For a journalist supposed to be close to the Cameroons, Janan Ganesh daringly broaches the touchiest of subjects – the failure of the Conservative Party to win a majority at the last general election.
To even raise the issue at the Tory top table is to cause a scene that only HM Bateman could have done justice to. But undeterred, Ganesh devotes his column in the Financial Times to 2010 and all that, describing the electoral outcome as the “original sin” to which David Cameron’s current problems can be traced back:
- “Mr Cameron has never openly addressed the question of why he fell short in 2010. Yet the battle to interpret that result is shaping his present and will influence the party’s choice of an eventual successor. For Tories, it is a reference-point election in the way 1992 was for the Labour party. Through abstention by Mr Cameron and other modernisers, this battle is being won by his tormentors on the right.
- “The abridged version of the right’s account blames 2010 on a shoddy campaign that ignored conservative issues such as tax cuts and especially immigration in favour of esoteric waffle about the ‘Big Society’. This was compounded by his foolish participation in televised debates that he flunked.”
Ganesh offers an alternative interpretation. In doing so he only gets the story half right, but it is a very good half:
- “By the time the formal election campaign began in April of that year, hopes of an overall parliamentary majority were already fading. The Tories’ poll lead had been dwindling since the previous autumn, which was when the party began to elucidate its plan to cut the fiscal deficit more aggressively than Labour would. This candour was admirable and far-sighted… but even at the time the Tories feared it would cost them votes. And it did.”
This is an absolutely crucial point. The austerity message took centre stage at the 2009 Conservative Party annual conference, and it was from then on that the Conservative lead in the polls began to crumble.
Ganesh doesn’t seek to excuse the “haplessness” of the actual campaign, which he calls a “shapeless farce”; but contrary to what some people claim to remember it wasn’t all about the Big Society (which only “took up a single day in the Tory ‘grid’”). And for all the disruption caused by the TV debates, “the Tories ended it with roughly the same poll lead over Labour as they began it.”

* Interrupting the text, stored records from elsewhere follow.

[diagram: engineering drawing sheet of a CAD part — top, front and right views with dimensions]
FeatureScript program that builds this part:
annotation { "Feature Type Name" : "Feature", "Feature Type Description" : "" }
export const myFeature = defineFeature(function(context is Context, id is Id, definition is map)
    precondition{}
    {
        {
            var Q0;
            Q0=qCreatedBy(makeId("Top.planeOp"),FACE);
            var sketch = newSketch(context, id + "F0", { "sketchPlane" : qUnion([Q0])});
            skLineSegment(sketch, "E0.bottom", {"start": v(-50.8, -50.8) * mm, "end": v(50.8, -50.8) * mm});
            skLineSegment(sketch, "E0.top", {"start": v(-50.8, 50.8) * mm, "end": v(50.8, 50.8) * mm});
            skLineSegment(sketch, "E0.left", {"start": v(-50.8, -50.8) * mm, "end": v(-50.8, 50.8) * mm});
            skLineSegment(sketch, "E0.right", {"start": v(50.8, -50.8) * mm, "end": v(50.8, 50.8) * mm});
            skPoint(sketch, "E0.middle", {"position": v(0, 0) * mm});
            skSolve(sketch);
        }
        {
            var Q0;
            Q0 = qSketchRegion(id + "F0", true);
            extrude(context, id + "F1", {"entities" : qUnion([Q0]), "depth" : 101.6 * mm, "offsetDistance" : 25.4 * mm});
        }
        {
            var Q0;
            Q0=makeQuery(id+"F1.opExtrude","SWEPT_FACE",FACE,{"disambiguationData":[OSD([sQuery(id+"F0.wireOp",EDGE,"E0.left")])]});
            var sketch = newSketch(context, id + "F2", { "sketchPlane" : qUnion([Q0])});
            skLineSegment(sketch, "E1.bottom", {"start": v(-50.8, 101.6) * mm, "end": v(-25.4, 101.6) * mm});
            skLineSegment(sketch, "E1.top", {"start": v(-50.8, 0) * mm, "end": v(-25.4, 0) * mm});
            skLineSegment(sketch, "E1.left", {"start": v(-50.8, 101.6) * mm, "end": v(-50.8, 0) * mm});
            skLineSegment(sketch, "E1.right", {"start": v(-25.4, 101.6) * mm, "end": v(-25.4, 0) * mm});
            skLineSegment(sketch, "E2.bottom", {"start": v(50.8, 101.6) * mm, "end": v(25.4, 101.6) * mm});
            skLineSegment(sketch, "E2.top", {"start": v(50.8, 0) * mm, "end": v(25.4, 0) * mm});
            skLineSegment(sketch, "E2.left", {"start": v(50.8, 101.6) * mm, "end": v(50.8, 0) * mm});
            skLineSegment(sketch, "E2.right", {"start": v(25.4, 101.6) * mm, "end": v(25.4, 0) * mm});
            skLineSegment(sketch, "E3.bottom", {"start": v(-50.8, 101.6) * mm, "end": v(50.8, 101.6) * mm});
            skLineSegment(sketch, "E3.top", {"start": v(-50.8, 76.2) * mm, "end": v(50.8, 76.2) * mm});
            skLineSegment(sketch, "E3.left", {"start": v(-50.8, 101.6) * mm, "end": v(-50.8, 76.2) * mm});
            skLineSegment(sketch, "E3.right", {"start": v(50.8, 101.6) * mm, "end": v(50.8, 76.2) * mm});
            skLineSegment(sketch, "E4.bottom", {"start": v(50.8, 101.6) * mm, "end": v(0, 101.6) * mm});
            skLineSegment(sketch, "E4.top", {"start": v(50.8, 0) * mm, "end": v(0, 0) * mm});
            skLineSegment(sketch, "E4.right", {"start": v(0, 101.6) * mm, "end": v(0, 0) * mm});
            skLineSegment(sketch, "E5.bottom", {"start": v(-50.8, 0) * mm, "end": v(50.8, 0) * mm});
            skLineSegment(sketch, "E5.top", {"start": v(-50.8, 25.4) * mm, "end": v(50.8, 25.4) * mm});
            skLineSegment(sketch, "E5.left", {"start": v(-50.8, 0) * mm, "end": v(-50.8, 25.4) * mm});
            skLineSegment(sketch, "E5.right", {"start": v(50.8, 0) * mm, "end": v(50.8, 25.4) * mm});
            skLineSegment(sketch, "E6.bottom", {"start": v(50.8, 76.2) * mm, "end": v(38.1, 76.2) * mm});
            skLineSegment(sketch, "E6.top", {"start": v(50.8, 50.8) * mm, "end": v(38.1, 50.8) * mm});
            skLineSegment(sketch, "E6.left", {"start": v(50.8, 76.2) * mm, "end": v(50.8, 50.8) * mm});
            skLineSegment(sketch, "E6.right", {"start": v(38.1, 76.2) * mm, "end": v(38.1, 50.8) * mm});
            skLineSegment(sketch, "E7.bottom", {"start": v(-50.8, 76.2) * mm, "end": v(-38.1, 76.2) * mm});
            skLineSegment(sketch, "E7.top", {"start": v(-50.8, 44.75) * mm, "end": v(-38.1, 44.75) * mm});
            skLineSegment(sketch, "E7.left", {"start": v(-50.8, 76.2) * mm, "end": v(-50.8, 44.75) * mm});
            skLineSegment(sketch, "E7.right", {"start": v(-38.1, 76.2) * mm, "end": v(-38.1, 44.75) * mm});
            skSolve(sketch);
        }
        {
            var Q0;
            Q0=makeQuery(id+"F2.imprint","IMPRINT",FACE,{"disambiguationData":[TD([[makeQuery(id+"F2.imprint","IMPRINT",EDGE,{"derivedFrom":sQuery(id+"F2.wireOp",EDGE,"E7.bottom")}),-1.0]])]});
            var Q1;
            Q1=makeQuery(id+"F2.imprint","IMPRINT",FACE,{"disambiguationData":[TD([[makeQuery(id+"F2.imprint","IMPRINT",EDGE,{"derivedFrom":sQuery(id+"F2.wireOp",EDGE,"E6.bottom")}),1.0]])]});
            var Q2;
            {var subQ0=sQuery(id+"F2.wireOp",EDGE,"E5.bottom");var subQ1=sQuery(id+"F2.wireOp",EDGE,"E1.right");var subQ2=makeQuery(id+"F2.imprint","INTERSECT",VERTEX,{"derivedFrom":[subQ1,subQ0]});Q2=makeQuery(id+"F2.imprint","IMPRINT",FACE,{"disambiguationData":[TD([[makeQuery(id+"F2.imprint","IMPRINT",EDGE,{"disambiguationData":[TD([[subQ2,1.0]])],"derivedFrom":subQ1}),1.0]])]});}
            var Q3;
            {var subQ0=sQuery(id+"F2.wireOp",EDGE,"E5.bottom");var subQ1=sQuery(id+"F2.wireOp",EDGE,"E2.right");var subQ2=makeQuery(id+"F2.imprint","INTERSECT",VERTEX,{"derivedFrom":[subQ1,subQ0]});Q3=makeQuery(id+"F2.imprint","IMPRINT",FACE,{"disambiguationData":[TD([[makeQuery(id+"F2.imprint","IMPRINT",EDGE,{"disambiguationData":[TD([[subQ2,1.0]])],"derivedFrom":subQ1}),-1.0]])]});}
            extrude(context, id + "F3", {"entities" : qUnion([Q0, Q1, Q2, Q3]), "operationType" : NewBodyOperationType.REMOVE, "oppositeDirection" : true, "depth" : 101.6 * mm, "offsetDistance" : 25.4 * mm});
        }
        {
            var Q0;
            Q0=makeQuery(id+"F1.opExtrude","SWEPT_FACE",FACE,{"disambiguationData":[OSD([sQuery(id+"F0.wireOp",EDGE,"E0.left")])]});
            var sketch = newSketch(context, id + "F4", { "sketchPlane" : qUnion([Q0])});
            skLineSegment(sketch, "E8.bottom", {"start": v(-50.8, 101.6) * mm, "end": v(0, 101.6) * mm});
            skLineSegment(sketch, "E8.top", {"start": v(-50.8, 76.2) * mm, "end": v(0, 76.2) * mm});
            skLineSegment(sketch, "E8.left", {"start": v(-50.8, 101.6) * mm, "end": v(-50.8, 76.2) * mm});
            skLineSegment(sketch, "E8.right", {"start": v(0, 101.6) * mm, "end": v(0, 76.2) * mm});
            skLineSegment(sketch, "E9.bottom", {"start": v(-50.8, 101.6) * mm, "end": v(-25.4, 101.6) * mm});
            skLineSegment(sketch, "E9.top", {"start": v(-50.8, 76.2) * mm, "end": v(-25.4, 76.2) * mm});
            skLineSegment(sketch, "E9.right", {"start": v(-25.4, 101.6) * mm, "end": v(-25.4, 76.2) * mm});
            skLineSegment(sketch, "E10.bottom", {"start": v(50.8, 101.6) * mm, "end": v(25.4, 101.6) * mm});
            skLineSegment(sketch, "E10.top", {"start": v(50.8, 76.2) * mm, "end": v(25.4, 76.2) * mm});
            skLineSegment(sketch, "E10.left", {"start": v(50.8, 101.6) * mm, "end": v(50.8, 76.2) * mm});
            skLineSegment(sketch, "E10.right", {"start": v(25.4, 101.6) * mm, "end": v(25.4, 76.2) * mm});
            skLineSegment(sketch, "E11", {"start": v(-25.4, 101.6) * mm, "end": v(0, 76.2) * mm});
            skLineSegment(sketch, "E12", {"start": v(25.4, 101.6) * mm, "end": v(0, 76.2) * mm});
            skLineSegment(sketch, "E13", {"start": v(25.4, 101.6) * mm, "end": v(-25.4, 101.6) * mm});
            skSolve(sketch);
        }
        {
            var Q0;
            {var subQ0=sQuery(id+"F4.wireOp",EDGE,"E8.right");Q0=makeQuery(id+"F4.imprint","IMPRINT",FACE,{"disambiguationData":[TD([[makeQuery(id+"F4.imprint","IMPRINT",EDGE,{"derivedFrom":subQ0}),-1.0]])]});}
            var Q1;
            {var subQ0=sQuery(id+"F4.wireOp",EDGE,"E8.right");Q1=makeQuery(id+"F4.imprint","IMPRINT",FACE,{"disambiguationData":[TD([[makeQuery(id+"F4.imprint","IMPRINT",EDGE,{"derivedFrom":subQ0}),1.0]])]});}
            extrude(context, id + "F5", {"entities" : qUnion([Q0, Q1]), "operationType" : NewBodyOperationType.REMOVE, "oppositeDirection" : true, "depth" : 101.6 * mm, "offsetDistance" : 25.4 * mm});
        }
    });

In other words, the chance of a majority was blown in the months leading up to the campaign not during it:
- “The real reason for the Tories’ failure had more to do with the economic insecurity that nagged at voters when shown blueprints for austerity by a party they already mistrusted… Fiscal clarity made for bad short-term politics, and yet the blame has somehow gone to other, softer aspects of the Tory offering.
- “The Conservatives did not fail because they were seen as high-minded metropolitans, but because they were too redolent of the same old Tories. They had changed too little, not too much. The people who should have been vindicated by 2010 were the modernisers.”
And this is where Janan Ganesh gets it wrong. Yes, austerity was a tough sell, but people were ready to be assured that it was necessary – the only way of leading Britain back to safety after the chaos caused by Gordon Brown and the bankers. But, instead of balancing the austerity message with a ‘security’ message, it was combined with an Obama-style ‘change’ message – as if austerity was something to look forward too and get excited about.
As for the specific slogans and images, they were all wrong too – such as “we’re all in it together” (yeah, right), “invitation to join the government of Great Britain” (huh?) and that bizarre poster of a seemingly air-brushed and botox’d David Cameron (ugh!). To this this day, the Cameroons continue to believe that their economic medicine can be sweetened with more of that “high-minded metropolitan” sugar. But they’re wrong.
Yes, people will vote for fiscal sanity, but after all the recklessness, greed and incompetence of the previous decade, what they want in return isn’t social liberalism, but social justice.